### Texto de origen

· · · ·

Ahí si tienes un buen punto, achaw. El desconocimiento de la terminología complica bastante la cosa. Pero si ésto comenzara a controlarse, a los recién llegados tendriamos que guiarlos entre todos y ser más permisivos con ellos mientras aprenden, y yo haría lo que pudiera si es necesario cambiar títulos o algo y mantenerlos de acorde con el resto de artículos. No hay mucho tráfico en este subforo, así que entre todos no debería representar un volumen de trabajo apreciable.

En cualquier caso vuelvo a recordar que seguimos hablando de forma hipotética  :Wink: 

----------

## Coghan

De acuerdo a lo mejorar los títulos, es muy engorroso hacer una búsqueda donde los títulos describen pobremente o no lo hacen la raíz del hilo y que la solución te pase por delante sin darte ni cuenta.

Mi voto a que lo títulos se definan mejor, aunque reconozco que a veces es complejo y muchas veces un hilo deriva en varios temas.

----------

## sirope

 *JotaCE wrote:*   

> 
> 
> por favor de la manera mas atenta posible les pido que todos colaboremos por un foro mas ordenado, sigamos la siguiente pauta extraida de las normas del foro.

 

Sii, siiii!!!! Por favoor!! De verdad son muy molestas las cosas fuera de lugar, había tenido tu misma inquietud desde hace mucho tiempo pero con los pocos mensajes que llevaba me apenaba un poco querer corregir a quienes tal vez pueden sentirse más familiarizados con los foros... Otro detalle también bastante incómodo no es sólo obviar los corchetes y los paréntesis.. algunos hilos tratan de tener títulos demasiado novelescos que no dan la menor idea de lo que encontrarás ahi dentro...

· · · ·

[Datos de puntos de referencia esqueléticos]
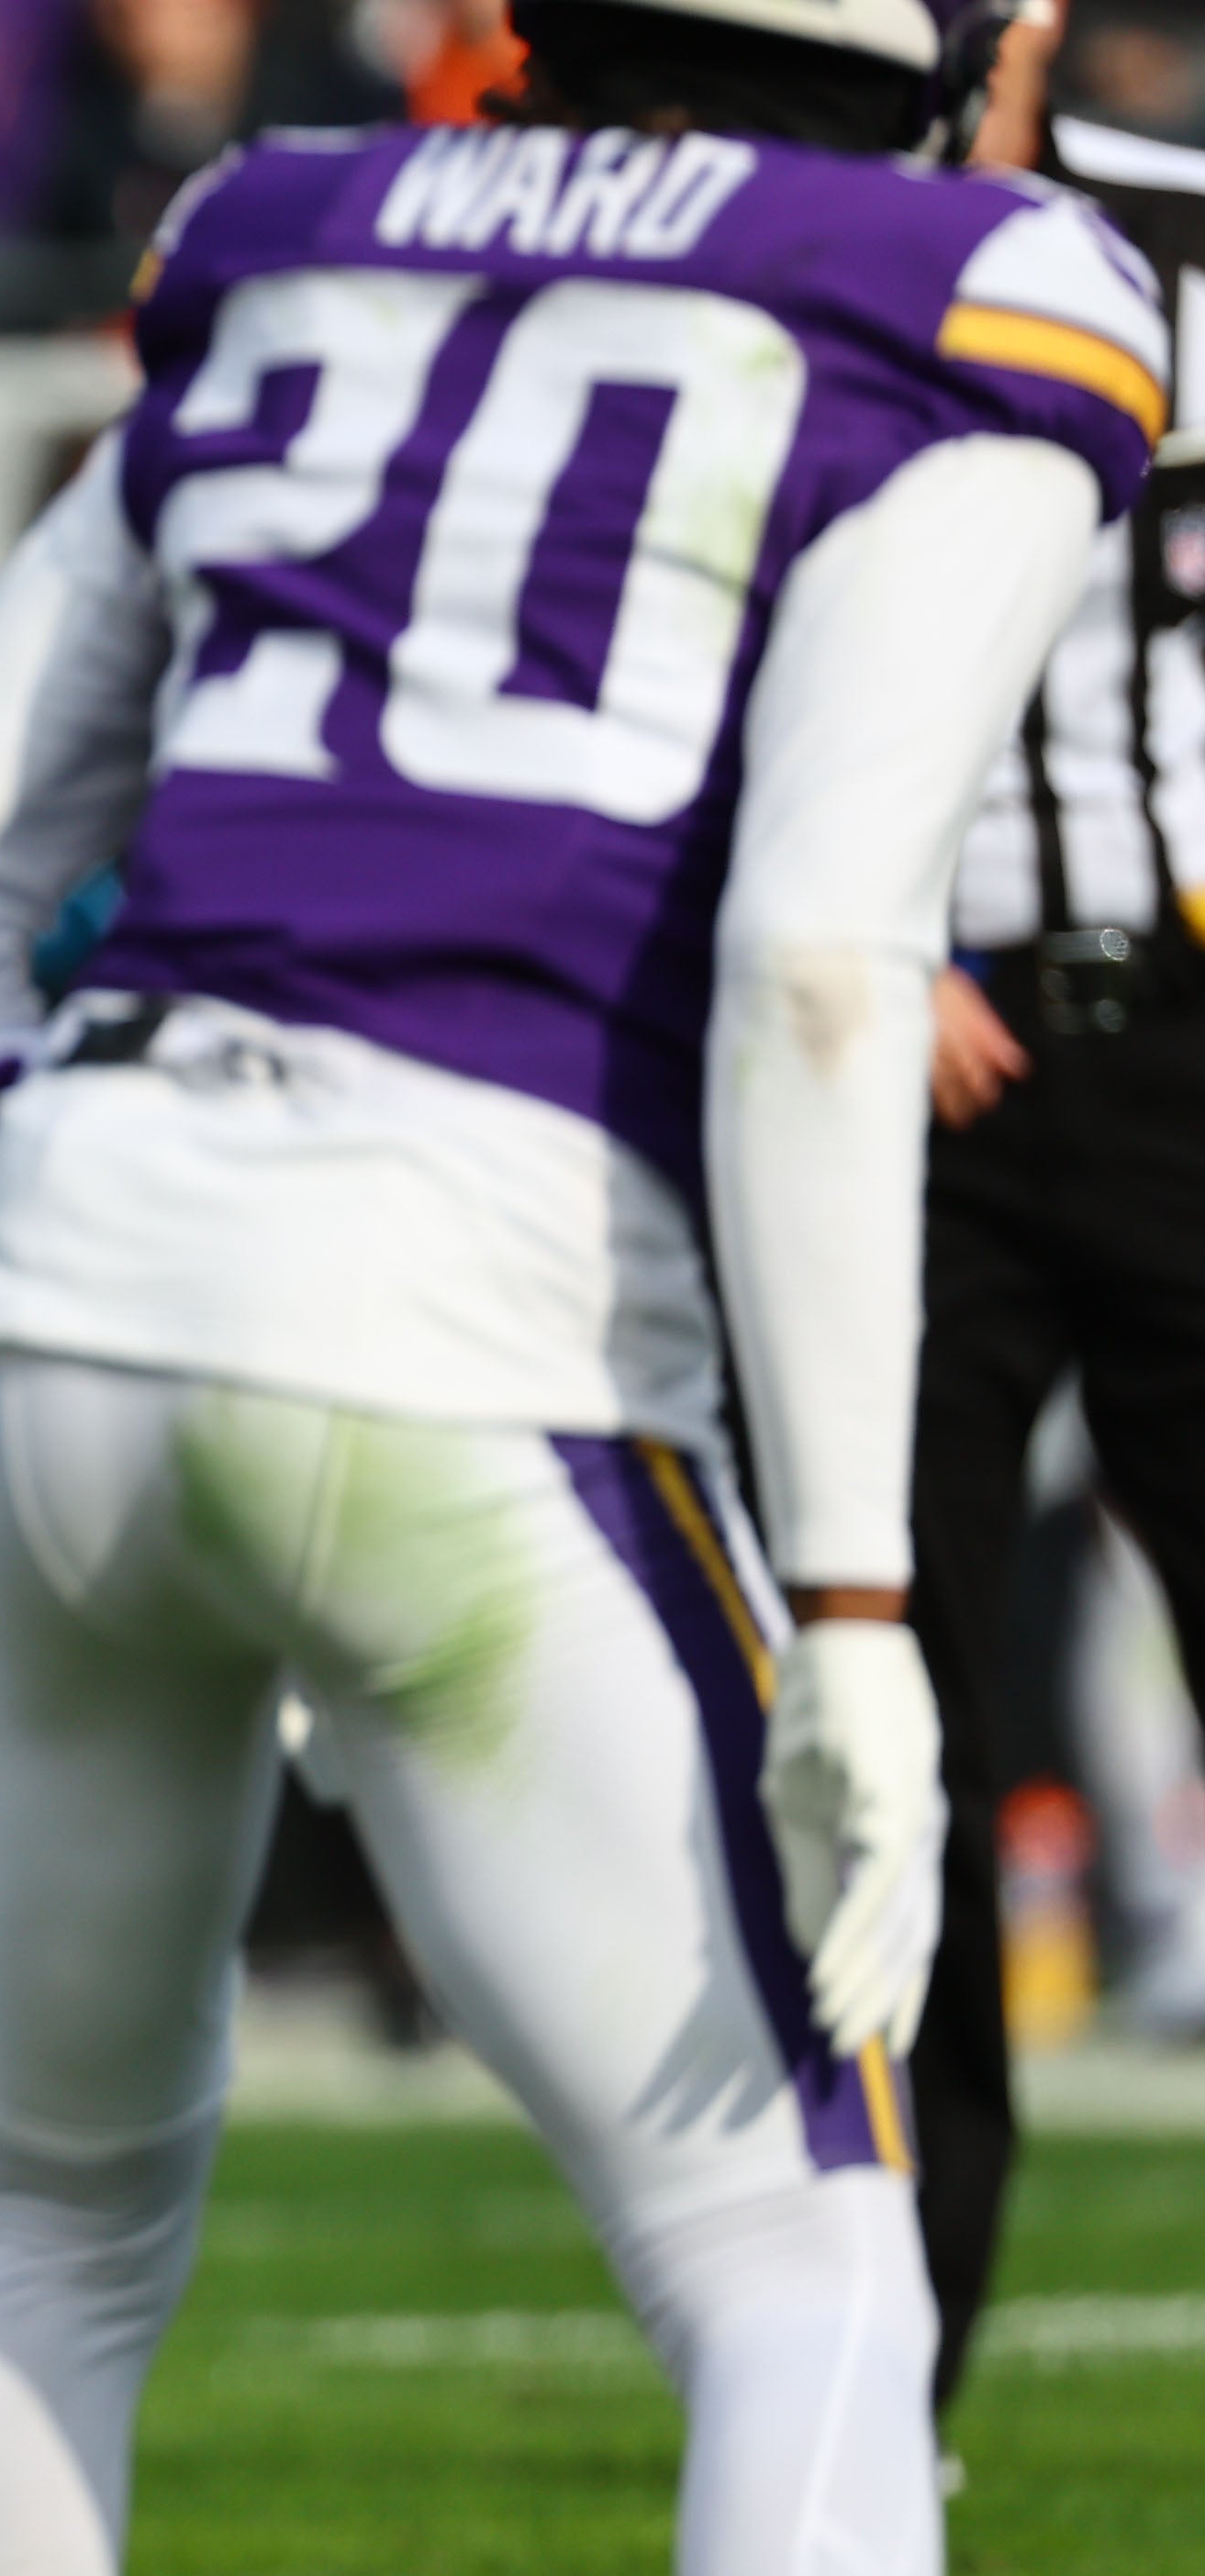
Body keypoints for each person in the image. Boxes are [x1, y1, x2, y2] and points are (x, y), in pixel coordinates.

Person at [0, 0, 1153, 2576]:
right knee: (790, 2241)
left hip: (85, 1288)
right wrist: (847, 1601)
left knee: (48, 2220)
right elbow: (825, 952)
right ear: (943, 61)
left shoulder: (284, 225)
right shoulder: (970, 290)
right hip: (477, 1325)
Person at [907, 0, 1205, 2408]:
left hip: (1177, 1032)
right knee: (888, 1689)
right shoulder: (829, 286)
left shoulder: (1168, 249)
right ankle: (875, 2349)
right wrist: (853, 929)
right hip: (919, 1039)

· · · ·

### Qué hacer
Transcribe palabra por palabra el fragmento del hilo del foro sobre los títulos que va desde "De acuerdo a" hasta "en varios temas.", ambos incluidos.

### Respuesta
De acuerdo a lo mejorar los títulos, es muy engorroso hacer una búsqueda donde los títulos describen pobremente o no lo hacen la raíz del hilo y que la solución te pase por delante sin darte ni cuenta.

Mi voto a que lo títulos se definan mejor, aunque reconozco que a veces es complejo y muchas veces un hilo deriva en varios temas.